Measurement transcription data:

>>>

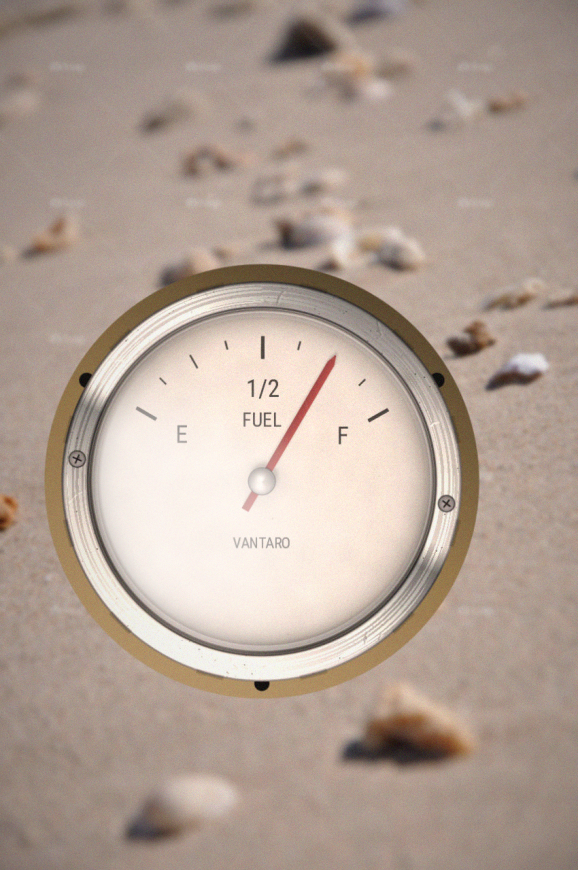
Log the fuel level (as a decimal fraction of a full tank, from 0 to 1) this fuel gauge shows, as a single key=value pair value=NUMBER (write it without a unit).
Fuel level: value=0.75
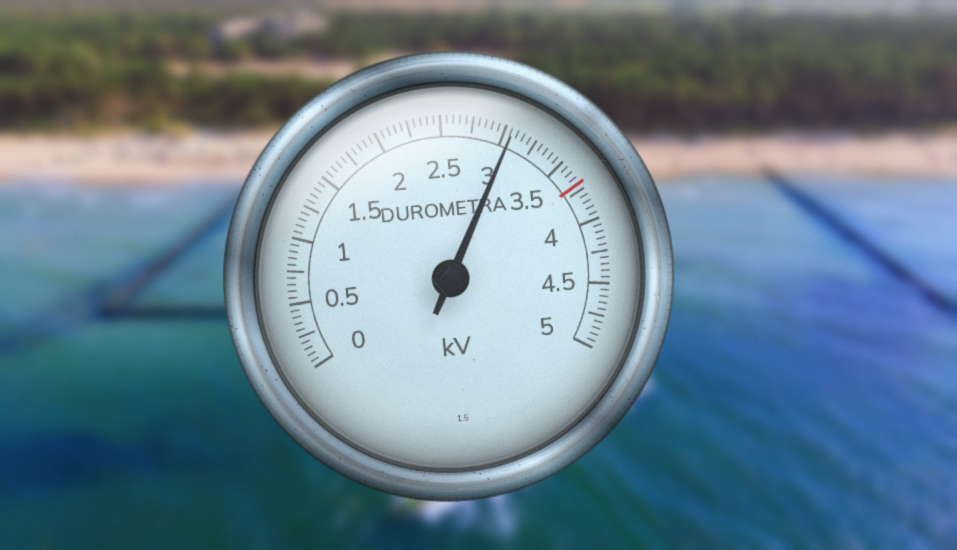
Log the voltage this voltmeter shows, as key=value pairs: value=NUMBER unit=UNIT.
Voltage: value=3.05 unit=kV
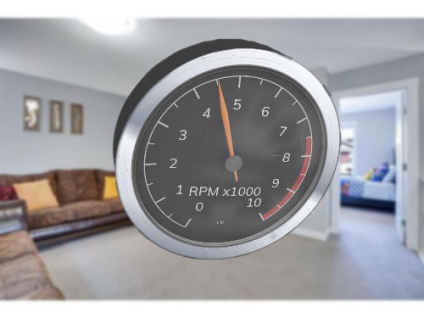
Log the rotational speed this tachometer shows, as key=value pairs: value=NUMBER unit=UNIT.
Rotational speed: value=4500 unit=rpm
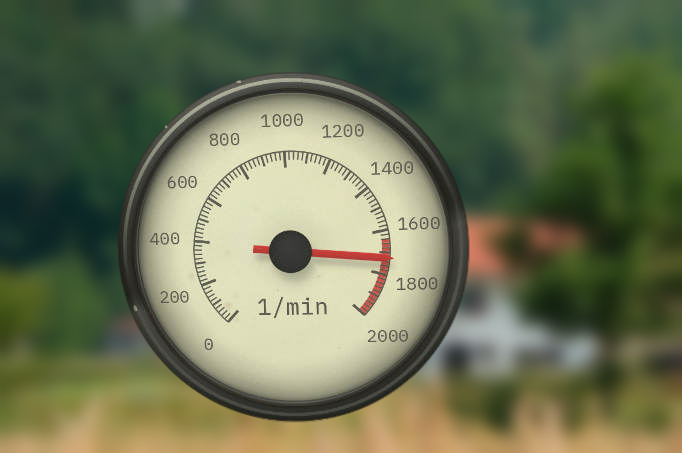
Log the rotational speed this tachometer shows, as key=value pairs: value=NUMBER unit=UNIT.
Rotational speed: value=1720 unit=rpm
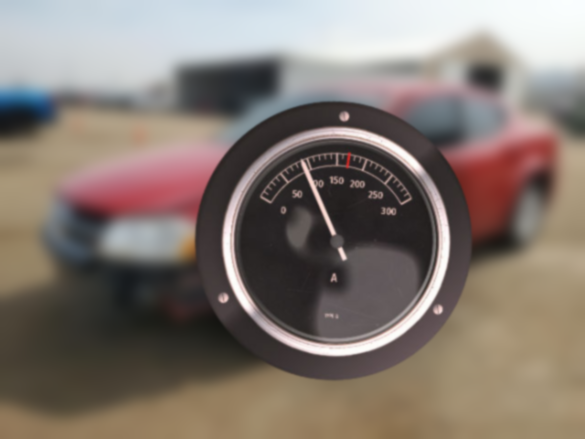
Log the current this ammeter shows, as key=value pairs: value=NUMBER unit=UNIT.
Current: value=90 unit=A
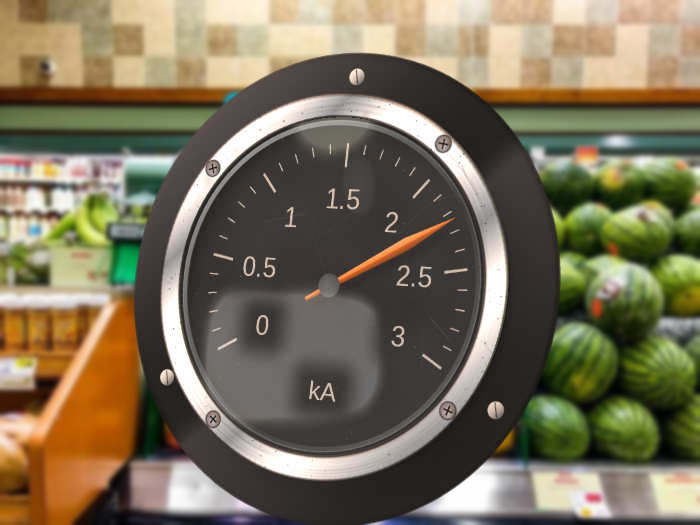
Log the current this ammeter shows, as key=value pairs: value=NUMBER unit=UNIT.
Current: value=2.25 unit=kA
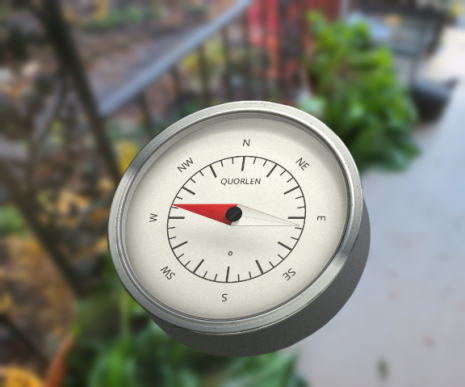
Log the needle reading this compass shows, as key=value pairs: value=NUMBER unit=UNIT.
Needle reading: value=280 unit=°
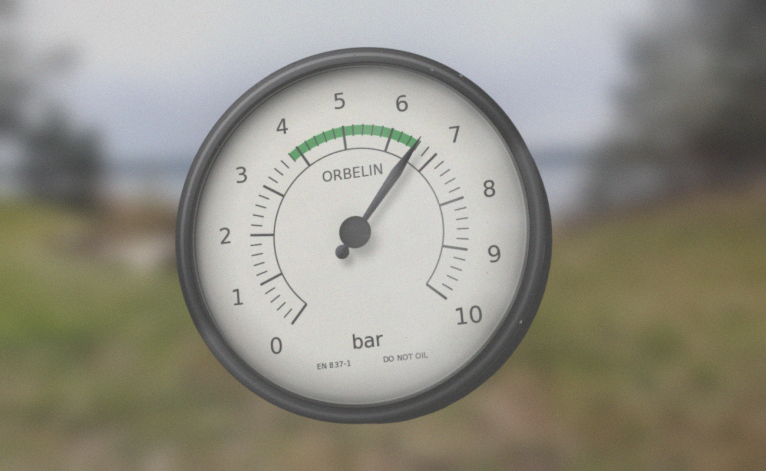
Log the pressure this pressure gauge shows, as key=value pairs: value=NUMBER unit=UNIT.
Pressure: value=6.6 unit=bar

<<<

ACTION ITEM:
Change every "Log" in the rows above to "Record" and write the rows out again with nothing else altered. Leave the pictures out.

RESULT BELOW:
Record the fuel level (as a decimal fraction of a full tank, from 0 to 1) this fuel gauge shows, as a single key=value pair value=NUMBER (write it without a unit).
Fuel level: value=0.75
Record the voltage this voltmeter shows, as key=value pairs: value=NUMBER unit=UNIT.
Voltage: value=3.05 unit=kV
Record the rotational speed this tachometer shows, as key=value pairs: value=NUMBER unit=UNIT.
Rotational speed: value=4500 unit=rpm
Record the rotational speed this tachometer shows, as key=value pairs: value=NUMBER unit=UNIT.
Rotational speed: value=1720 unit=rpm
Record the current this ammeter shows, as key=value pairs: value=NUMBER unit=UNIT.
Current: value=90 unit=A
Record the current this ammeter shows, as key=value pairs: value=NUMBER unit=UNIT.
Current: value=2.25 unit=kA
Record the needle reading this compass shows, as key=value pairs: value=NUMBER unit=UNIT.
Needle reading: value=280 unit=°
Record the pressure this pressure gauge shows, as key=value pairs: value=NUMBER unit=UNIT.
Pressure: value=6.6 unit=bar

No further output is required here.